Capitalist bosses and their hired advisers in government and the media have no answers. Years of government stimulus measures — from seven years of zero interest rates, slightly increased by the Federal Reserve in December, to “quantitative easing” money-printing schemes where the Fed bought hundreds of billions of dollars of government bonds and largely worthless mortgage-backed securities from banks — have failed to kick-start investment in production and jobs.

Instead, capitalist investors continue to speculate on stocks, junk bonds and other commercial paper here and abroad. “To say that the financial markets are presently at a speculative extreme is an understatement,” writes Hussman.

Production slows in China

The economy of China — looked to in recent years by capitalists around the globe as a “miracle” engine of world growth — is running out of steam. Manufacturing there declined for the 10th straight month in December.

China, which bought more than $2 trillion of goods and services from the rest of the world every year to fuel its export economy, has now had a decline in imports every month since October 2014, according to government data. Directly impacted are partners throughout Southeast Asia, including Japan, South Korea and Australia; “emerging market” regimes from South Africa to Brazil; Germany, the leading economic power in the eurozone that exports large amounts of machinery to China; and mining and manufacturing in the U.S.

In response to plant shutdowns and layoffs, Chinese workers’ strikes and protests are on the rise — nearly 2,800 last year, double those in 2014, according to the China Labour Bulletin — and workers’ resistance has won higher pay.

The capitalist media, pointing to the U.S. Labor Department’s report that jobs increased by 292,000 in December, claims U.S. capitalism is on the road toward full employment and recovery.

The official U.S. unemployment rate for December was unchanged from the previous month at 5 percent. But millions of other workers can’t get full-time jobs. This includes more than 6 million forced to accept just part-time hours — 20 percent higher than before the onset of the 2008 economic downturn.

The December statistics include thousands of temporary retail workers hired — and now fired — in what turned out to be a lackluster holiday season.

The government has eliminated millions of so-called “discouraged” workers from the workforce count. The labor force participation rate remains at a nearly 40-year low.

“Anyone claiming that America’s economy is in decline is peddling fiction,” said Obama in his State of the Union speech Jan. 12, claiming that a “manufacturing surge” has “created nearly 900,000 new jobs in the past six years.”

Real wages for production workers remain at their 1970 level. But production per worker has more than doubled, with more goods being created by fewer workers through boss-imposed speedup and disregard for safety.
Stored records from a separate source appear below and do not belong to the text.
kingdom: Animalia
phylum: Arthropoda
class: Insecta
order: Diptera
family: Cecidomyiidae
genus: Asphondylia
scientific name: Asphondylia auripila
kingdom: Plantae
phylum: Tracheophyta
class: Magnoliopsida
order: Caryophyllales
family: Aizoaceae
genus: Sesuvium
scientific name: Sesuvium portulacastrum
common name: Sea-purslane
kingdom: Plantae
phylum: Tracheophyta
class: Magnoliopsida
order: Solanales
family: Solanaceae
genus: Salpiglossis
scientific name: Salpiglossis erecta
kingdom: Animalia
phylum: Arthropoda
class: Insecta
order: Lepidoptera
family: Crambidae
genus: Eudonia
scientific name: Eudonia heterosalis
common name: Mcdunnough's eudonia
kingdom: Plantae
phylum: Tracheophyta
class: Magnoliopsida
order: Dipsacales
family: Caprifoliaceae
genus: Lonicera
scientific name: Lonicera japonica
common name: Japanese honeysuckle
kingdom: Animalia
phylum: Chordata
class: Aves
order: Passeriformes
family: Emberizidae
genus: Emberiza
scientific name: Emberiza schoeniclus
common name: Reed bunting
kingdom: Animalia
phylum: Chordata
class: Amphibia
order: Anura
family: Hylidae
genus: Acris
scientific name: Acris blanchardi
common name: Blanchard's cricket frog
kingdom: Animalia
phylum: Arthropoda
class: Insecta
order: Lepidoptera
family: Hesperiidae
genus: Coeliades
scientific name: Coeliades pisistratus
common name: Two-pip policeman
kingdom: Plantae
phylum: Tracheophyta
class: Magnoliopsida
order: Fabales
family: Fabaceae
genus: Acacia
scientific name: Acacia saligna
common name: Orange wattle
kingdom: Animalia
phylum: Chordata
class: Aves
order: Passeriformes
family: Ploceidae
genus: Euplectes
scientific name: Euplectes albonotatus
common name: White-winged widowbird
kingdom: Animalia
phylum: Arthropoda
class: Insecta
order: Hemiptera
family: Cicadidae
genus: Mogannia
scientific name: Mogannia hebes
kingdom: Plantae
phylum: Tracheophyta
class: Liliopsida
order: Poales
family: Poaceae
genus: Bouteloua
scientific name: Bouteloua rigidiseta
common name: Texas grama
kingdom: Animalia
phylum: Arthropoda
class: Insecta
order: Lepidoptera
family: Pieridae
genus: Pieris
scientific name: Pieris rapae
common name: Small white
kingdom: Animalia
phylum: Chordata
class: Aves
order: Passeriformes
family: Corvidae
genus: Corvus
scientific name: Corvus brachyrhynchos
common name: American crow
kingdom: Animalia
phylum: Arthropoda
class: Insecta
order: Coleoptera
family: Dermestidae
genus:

Warehouse bosses are introducing new bar-code reading devices to boost the number of scans — already about 3,000 a day — that workers do in pick-and-pack operations each shift. Warehouse workers have among the highest rates of occupation injuries and illnesses in private-sector industries, the Labor Department reports.

Using new scanners that eliminate having to push buttons shaves off half a second per scan, James Bonner, general manager of Exel Logistics, told the Journal. That speeds up picking rates by 10 to 20 percent over a 7.5 hour shift.